Я не рассказал Талии ничего об этом; если бы она хотела, сама прочла бы об этом в моих глазах. И не стал спрашивать. Обошелся общими фразами, чей подтекст был ясен Талии и без лишних абзацев произнесенного текста.
- Эта боязнь, конечно, накладывает свой отпечаток. Хочется уйти, переменить обстановку: адрес, название улицы и дома, района, может города, имена друзей и знакомых, и еще очень хочется измениться самому, с тем, чтобы не так сильно давили стены собственного прошлого. Не буду красоваться, я действительно боюсь пустых стен. Да, думаю, многие боятся их не меньше меня. И потому ищут, ошибаются, теряют и снова находят, или думают, что нашли - того, кто поможет хоть чуть раздвинуть стены и удержит потолок от неминуемого падения.... На Олю я не надеялся в этом плане, если быть искренним до конца. Я не мог заставить себя полюбить ее, - самые разные были на то причины и интимного и... коммунального свойства. И первая из них - та же, будто в зеркале отраженная, боязнь одиночества. Моя собственная боязнь, в точности повторенная в ней, повторенная настолько хорошо, что она - Лаборантка Оля - увидев ее во мне, сумела избавиться от нее, разглядев со стороны свой страх и, избавившись, тем самым, избавила меня от себя, освободила, как сама сказала мне перед расставанием.
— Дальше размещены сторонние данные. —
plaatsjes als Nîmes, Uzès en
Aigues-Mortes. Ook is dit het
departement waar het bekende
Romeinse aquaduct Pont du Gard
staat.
Она действительно оставила меня - без ненужных скандалов, без свар, тихо и мирно, спокойно, будто речь шла о вещах, посторонних нам - но оставила взамен то, без чего и смогла решиться на этот шаг - свою боязнь одиночества, сложившуюся, спаявшуюся с моей. Оля излечилась от нее, излечилась и от меня. Наверное, она вспоминает наш роман, как легкую форму лихорадки, переболев которой, смогла обрести долгожданный иммунитет, освободилась от возможных тяжелых последствий, тех, что забрал с собой я.